2016年1月14日木曜日

バイオリンの表面版に使われた木の伐採年

愛知県立芸術大学でのセミナー「ヴァイオリンなどの弦楽器や文化財の年輪年代測定について」を聴講してきました。講師は奈良の国立文化財機構研究所の大河内さん。
年輪からはその木が生えてから伐採されるまでの年齢しか分からず、何故絶対年まで分かるのか不思議に思っていました。大河内さんの分かりやすい説明のおかげで分かった気がします。
ある地域の気候を観測してみると、冬季の気温は必ずしも一定間隔でなく、何10年?かに一度程度の寒波による大きな変動がある。年輪の間隔が一定でないのはそのため。

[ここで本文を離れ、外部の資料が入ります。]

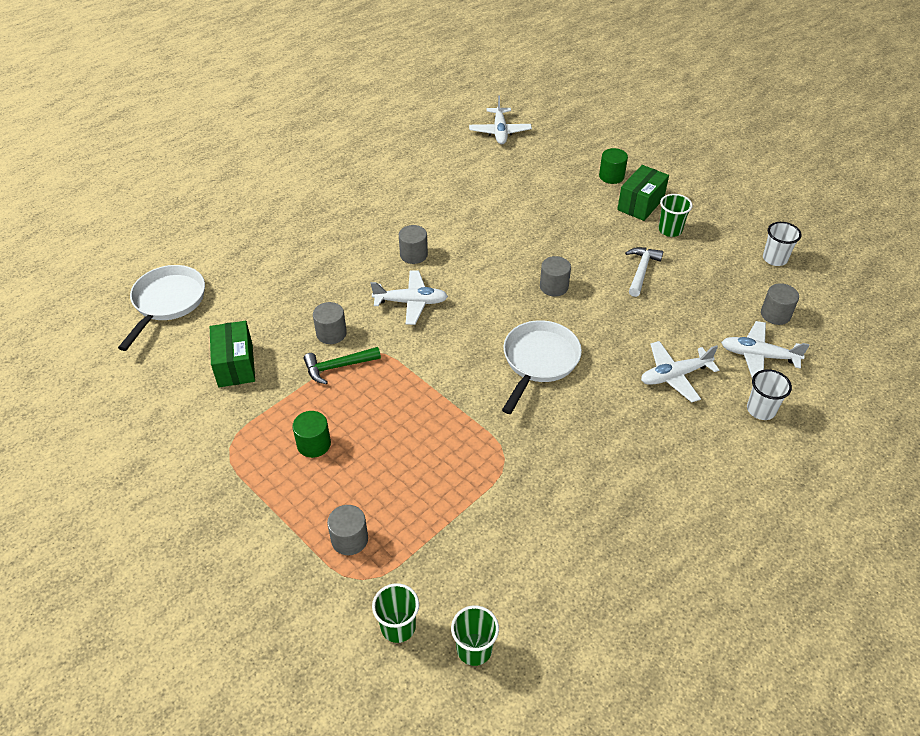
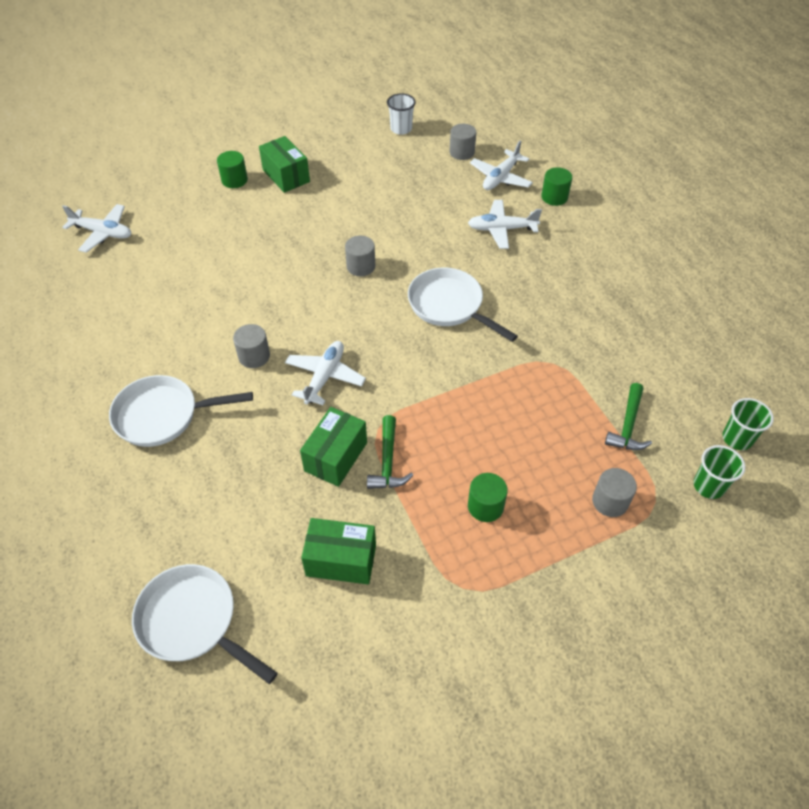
camera: 70 degrees left, 5 degrees up
grey cylinder [313,302,347,344] -> green box [300,407,367,487]
white hammer [625,247,663,297] -> none
white plane [641,341,719,402] -> white plane turned 90 degrees clockwise [468,200,542,249]
green cup [658,194,692,237] -> none
white cup [747,369,792,420] -> green cylinder [541,167,572,206]
none -> white pan [109,375,253,447]
none -> green hammer [605,383,652,450]

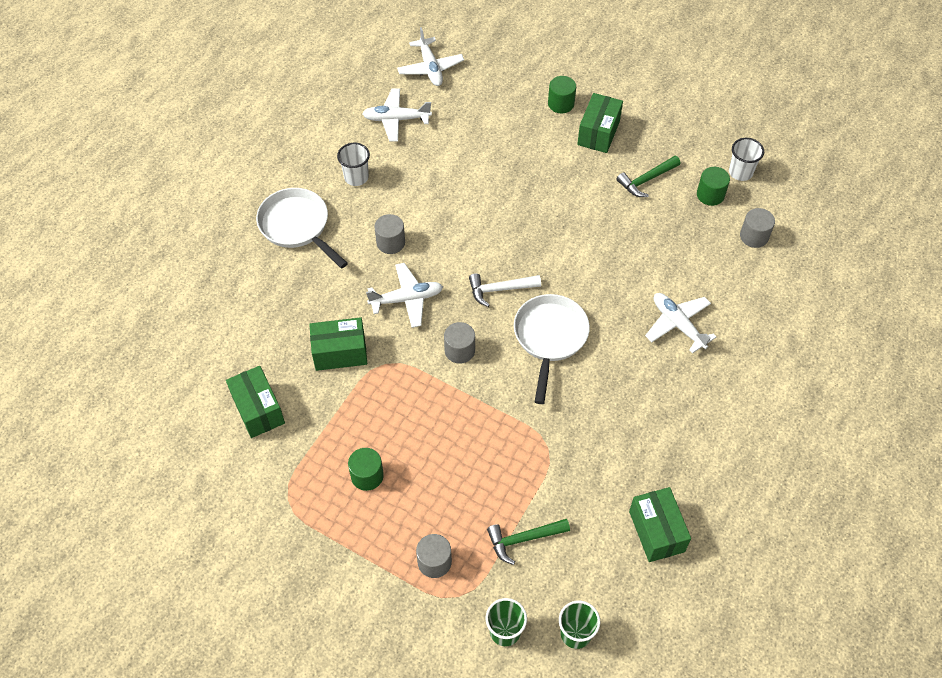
camera: 55 degrees right, 5 degrees up
white pan [132,564,278,684] -> none
grey cylinder [345,236,375,276] -> grey cylinder moved to [444,322,475,364]
green hammer [367,415,413,489] -> green hammer moved to [617,156,680,197]
white plane [470,140,533,190] -> white plane moved to [362,89,432,141]
green cylinder [541,167,572,206] -> green cylinder moved to [697,167,730,206]
none -> white cup [337,143,370,186]
none -> white hammer [469,273,541,307]
none -> green box [629,487,691,562]

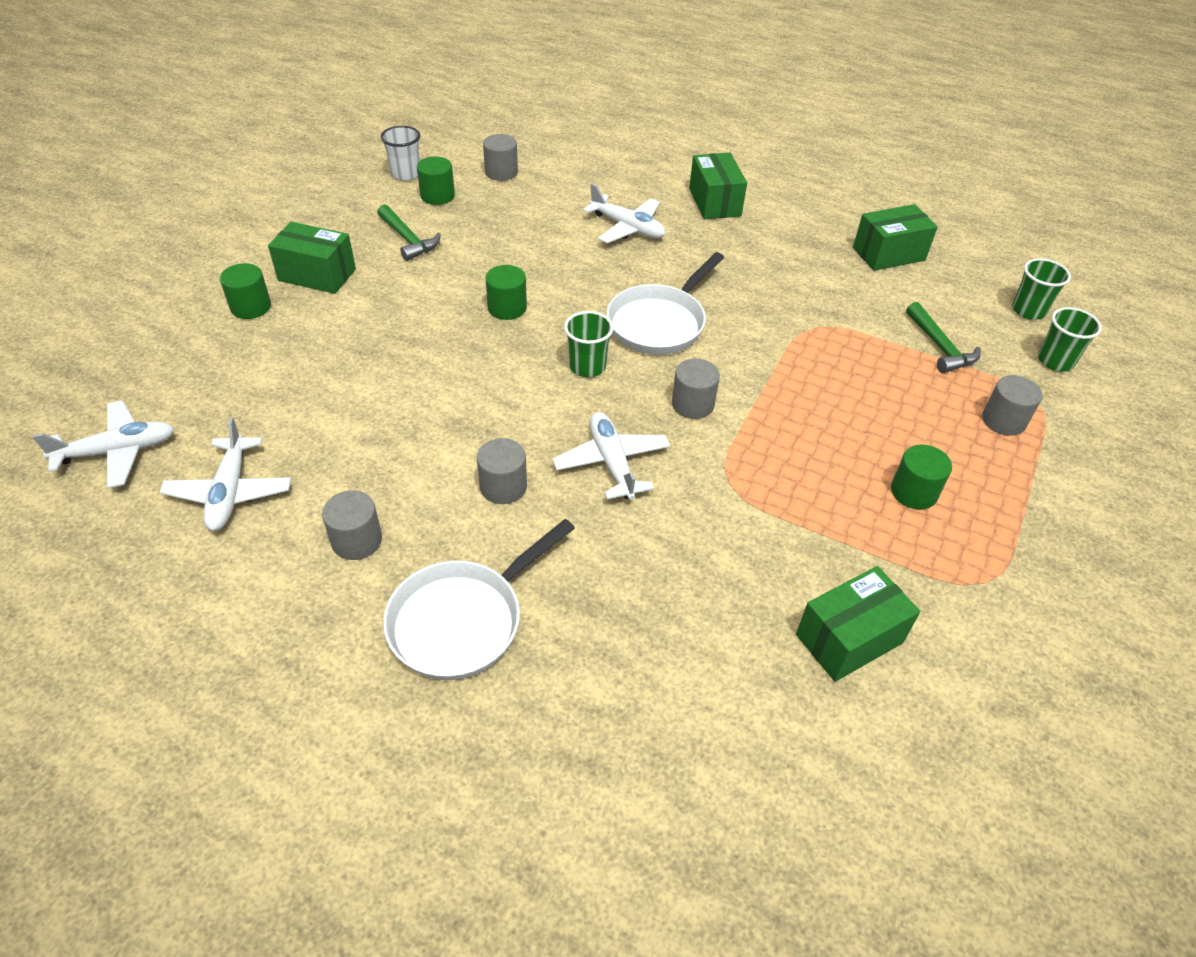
camera: 95 degrees left, 10 degrees down
green box [309,317,367,371] -> green box moved to [689,153,747,219]
white cup [337,143,370,186] -> grey cylinder [322,491,382,560]
white hammer [469,273,541,307] -> green cup [564,311,614,377]
white pan [514,294,590,404] -> white pan turned 60 degrees counterclockwise [606,252,724,355]
white plane [645,293,716,354] -> white plane turned 105 degrees counterclockwise [583,183,665,243]
none -> green cylinder [485,265,527,320]

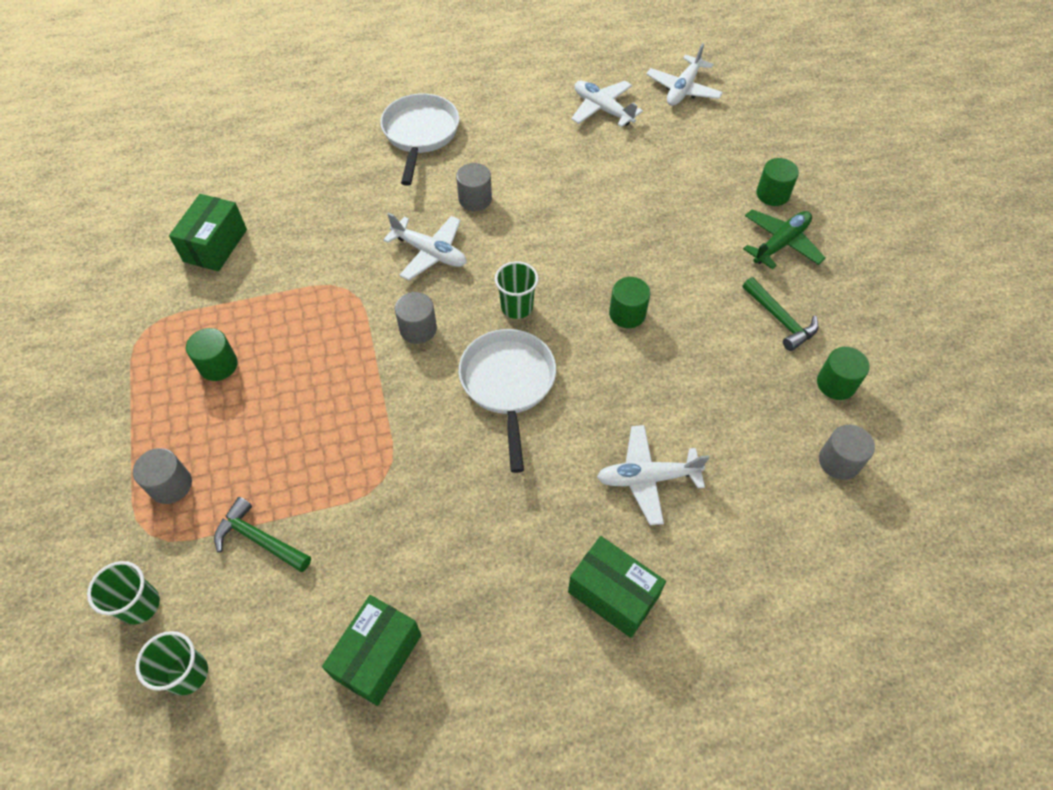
camera: 140 degrees right, 10 degrees up
green box [268,222,356,294] -> green plane [743,209,826,269]
grey cylinder [322,491,382,560] -> none
green hammer [377,204,441,261] -> green hammer turned 135 degrees counterclockwise [743,277,818,351]
white cup [381,126,420,181] -> none

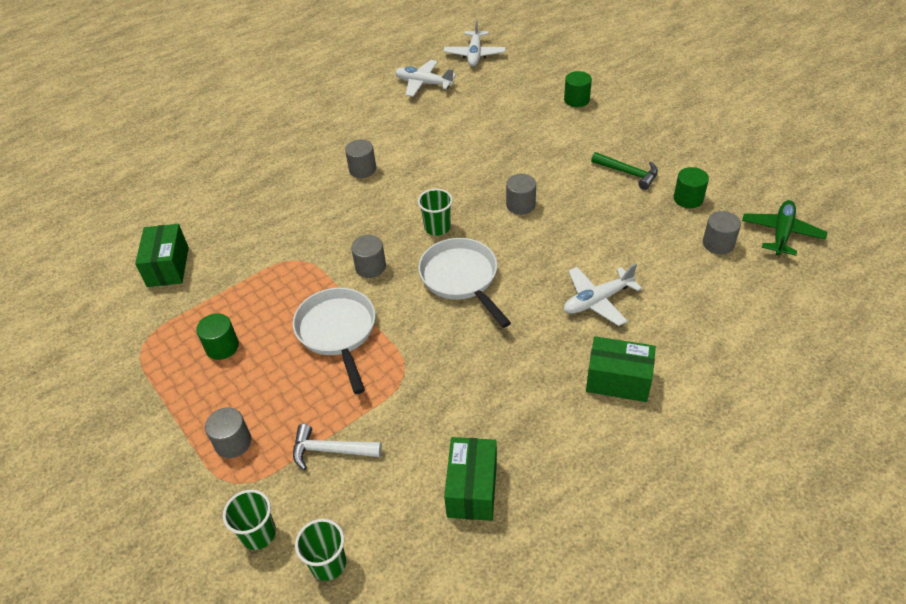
camera: 20 degrees left, 10 degrees down
green hammer [214,497,311,572] -> white hammer [293,424,382,470]
white pan [380,93,459,186] -> white pan moved to [293,288,375,394]
white plane [383,213,466,280] -> none
green cylinder [609,277,651,328] -> grey cylinder [506,174,536,215]
green plane [743,209,826,269] -> green plane moved to [742,200,827,256]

そのパターンをデータベース化されている基準データと照合すれば絶対年が分かるというものです。
ではその基準データはどう作るか?それは現在生きている木の年輪データから出発し、それより昔に伐採した木の年輪のパターンが一致する部分をつなぎ合わせ、それを繰り返していけば何100年分が一続きになった基準データが作れる。
この手法を使って、バイオリンの表面版がどの地域で何時伐採されたものかが特定できると聞いて、なるほど!と思いました。大河内さんはこの研究で多くのバイオリンに接したことで得た知識から、古物商にあった鈴木政吉の手製のバイオリンを発見し手に入れたそうです。